ComfyUI icon indicating copy to clipboard operation
ComfyUI copied to clipboard

Remove AMD workarounds as they do more harm than good on recent ROCm releases.

Open kasper93 opened this issue 6 months ago • 8 comments

Tested on gfx1201, ROCm 6.4.1. It fixes VAE Decode issues and generally performance is better with pytorch flash attention. bfloats16 are working fine.

kasper93 avatar May 26 '25 12:05 kasper93

pytorch rocm 6.4 is still nightly so I can't merge some of these changes as is or it's going to break people using the stable pytorch which is on 6.3

comfyanonymous avatar May 26 '25 18:05 comfyanonymous

Ok, fair, it can wait. I was using pytorch wheels from AMD https://repo.radeon.com/rocm/manylinux/rocm-rel-6.4.1/ to validate those changes.

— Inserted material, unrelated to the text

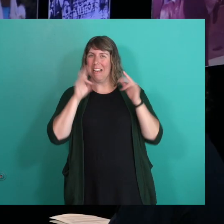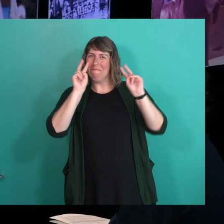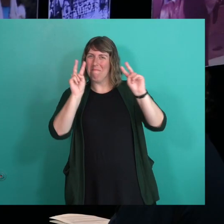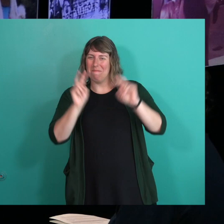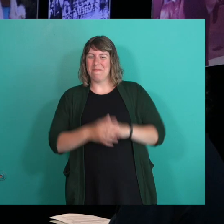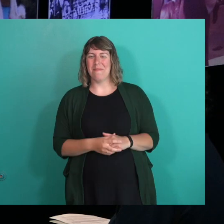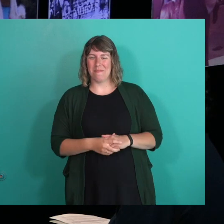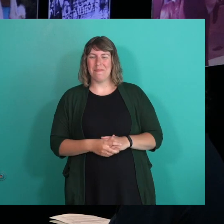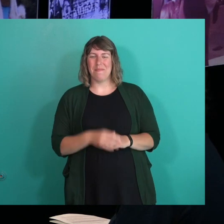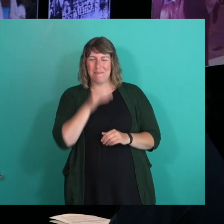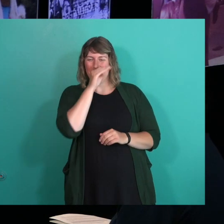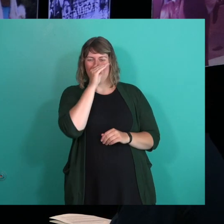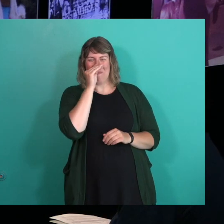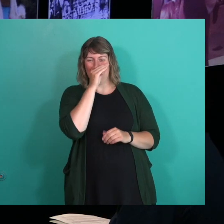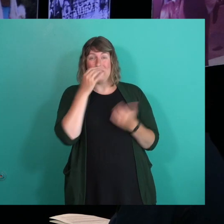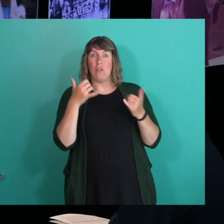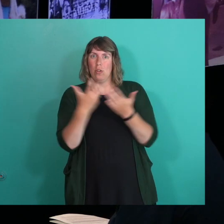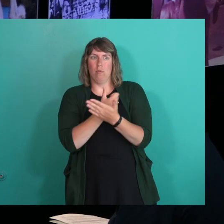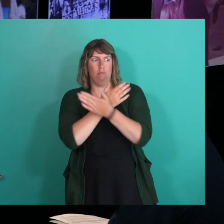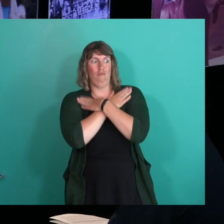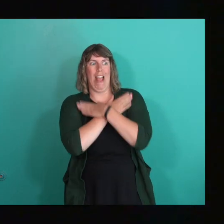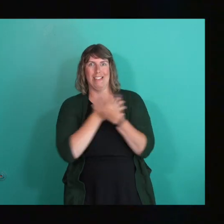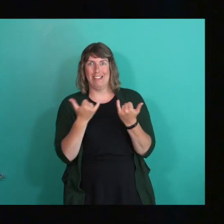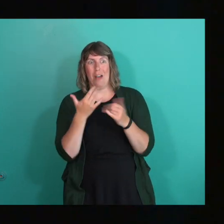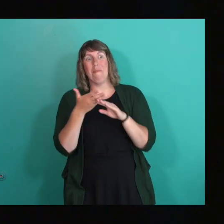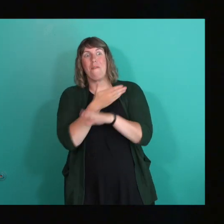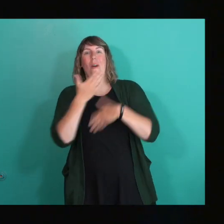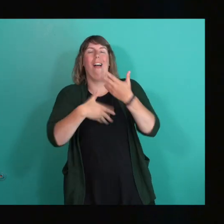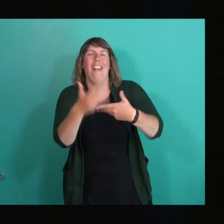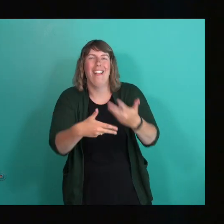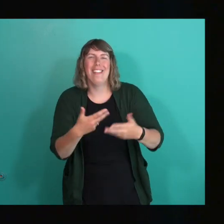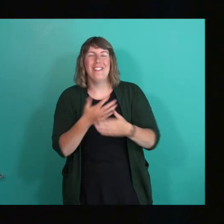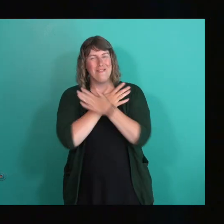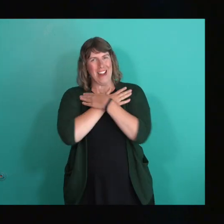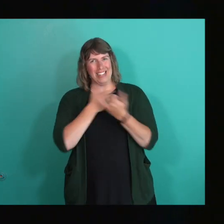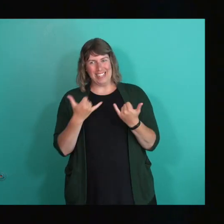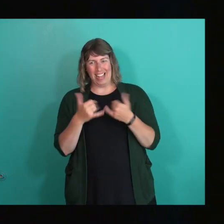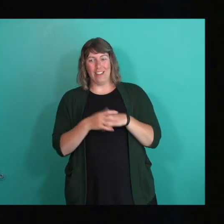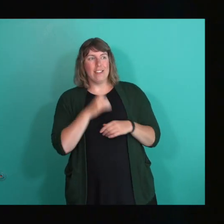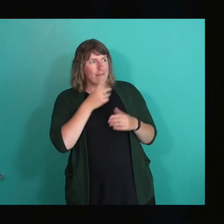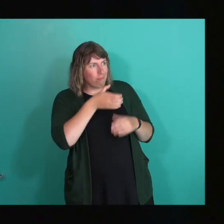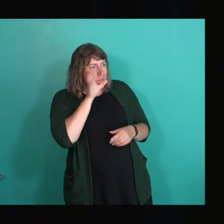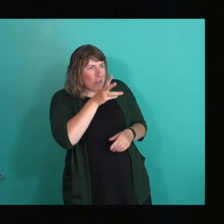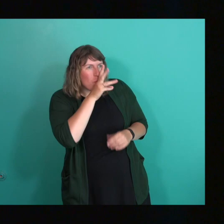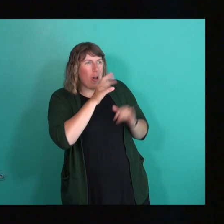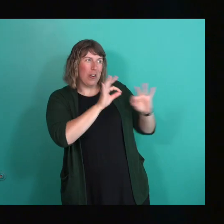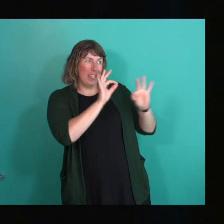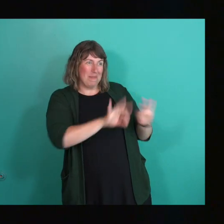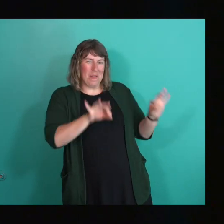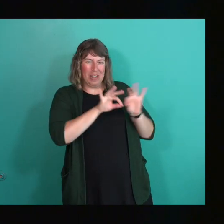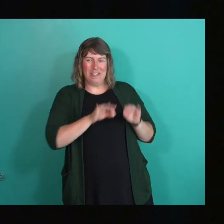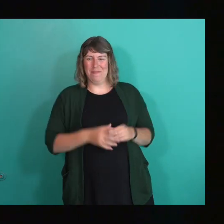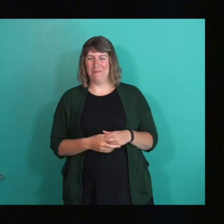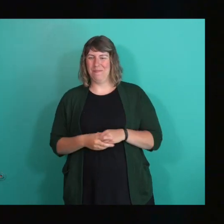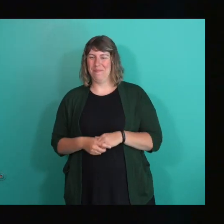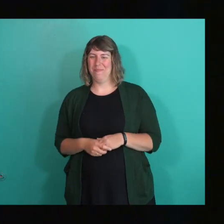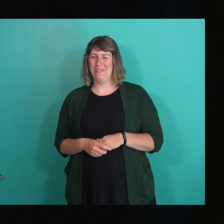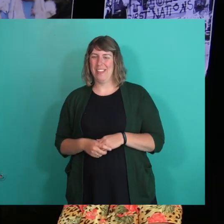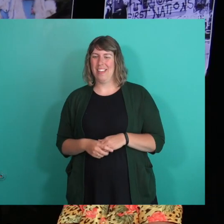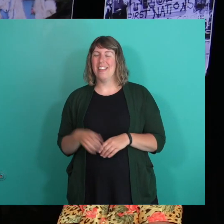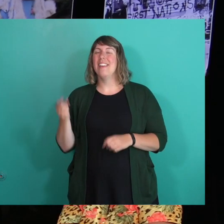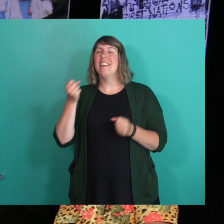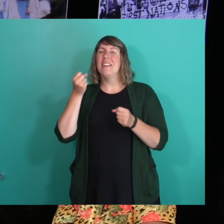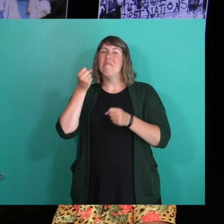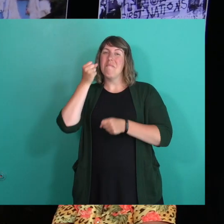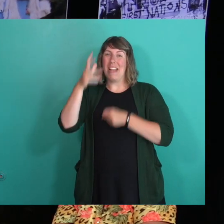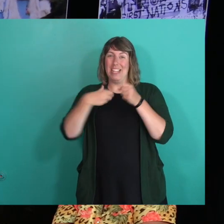yeah, trying to rest up now. Yes. Rest up. Stay hydrated. hydrated. Years ago, when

kasper93 avatar May 26 '25 18:05 kasper93

pytorch rocm 6.4 is still nightly so I can't merge some of these changes as is or it's going to break people using the stable pytorch which is on 6.3

I've rebased. I think we should merge this. We could add some version checks, but it's not clear to me on what versions it is broken. (also upstream ROCm 6.4 will probably be on next pytorch release, which can take months) The main issue currently is that those is_amd checks are unconditional and cannot be controlled by user. While after those changes, users still can force fp32 VAE if they want.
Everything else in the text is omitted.